*WORK REQUEST*: Copy the multiple object tracking passage word for word, in full.

***** PASSAGE PROVIDED

#[Multiple Object Tracking](https://pantelis.github.io/artificial-intelligence/aiml-common/assignments/object-tracking-kalman/_index.html)
Multi-Object Tracking (MOT) is a core visual ability that humans poses to perform kinetic tasks and coordinate other tasks. The AI community has recognized the importance of MOT via a series of competitions.

The ability to reason even in the absence of perception input task was highlighted in Lecture 1 using a document camera and a canopy type of occlusion where an object moves below it. In this assignment, the object class is ball and the ability to reason over time will be demonstrated using Kalman Filters. There will be two cases of occlusion: occlusion by a different object and occlusion by the same object (typical case of the later is on tracking people in crowds).

**********
***** SUPPLIED RECORDS

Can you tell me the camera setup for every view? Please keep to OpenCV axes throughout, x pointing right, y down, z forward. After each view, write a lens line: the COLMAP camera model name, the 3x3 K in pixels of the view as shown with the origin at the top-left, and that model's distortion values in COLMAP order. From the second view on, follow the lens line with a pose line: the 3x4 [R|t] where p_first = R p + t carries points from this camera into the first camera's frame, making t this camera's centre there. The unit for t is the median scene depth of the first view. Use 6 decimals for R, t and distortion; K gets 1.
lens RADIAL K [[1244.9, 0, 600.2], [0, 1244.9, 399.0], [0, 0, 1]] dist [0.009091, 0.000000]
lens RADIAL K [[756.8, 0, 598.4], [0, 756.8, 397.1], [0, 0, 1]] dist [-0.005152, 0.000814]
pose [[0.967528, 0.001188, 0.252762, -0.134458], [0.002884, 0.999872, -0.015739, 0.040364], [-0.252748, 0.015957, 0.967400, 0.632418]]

**********
***** SUPPLIED RECORDS

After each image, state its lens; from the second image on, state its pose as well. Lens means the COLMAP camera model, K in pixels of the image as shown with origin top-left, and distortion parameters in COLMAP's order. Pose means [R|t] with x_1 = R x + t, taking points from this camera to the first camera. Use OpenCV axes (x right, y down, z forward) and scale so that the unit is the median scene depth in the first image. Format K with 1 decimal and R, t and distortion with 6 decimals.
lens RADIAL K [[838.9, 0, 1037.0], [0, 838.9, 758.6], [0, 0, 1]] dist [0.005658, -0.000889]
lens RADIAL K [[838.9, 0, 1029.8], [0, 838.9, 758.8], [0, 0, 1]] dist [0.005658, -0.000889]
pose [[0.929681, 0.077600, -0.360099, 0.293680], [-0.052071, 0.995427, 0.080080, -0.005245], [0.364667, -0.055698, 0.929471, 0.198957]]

**********

*RESPONSE TO THIS TASK*:
#[Multiple Object Tracking](https://pantelis.github.io/artificial-intelligence/aiml-common/assignments/object-tracking-kalman/_index.html)
Multi-Object Tracking (MOT) is a core visual ability that humans poses to perform kinetic tasks and coordinate other tasks. The AI community has recognized the importance of MOT via a series of competitions.

The ability to reason even in the absence of perception input task was highlighted in Lecture 1 using a document camera and a canopy type of occlusion where an object moves below it. In this assignment, the object class is ball and the ability to reason over time will be demonstrated using Kalman Filters. There will be two cases of occlusion: occlusion by a different object and occlusion by the same object (typical case of the later is on tracking people in crowds).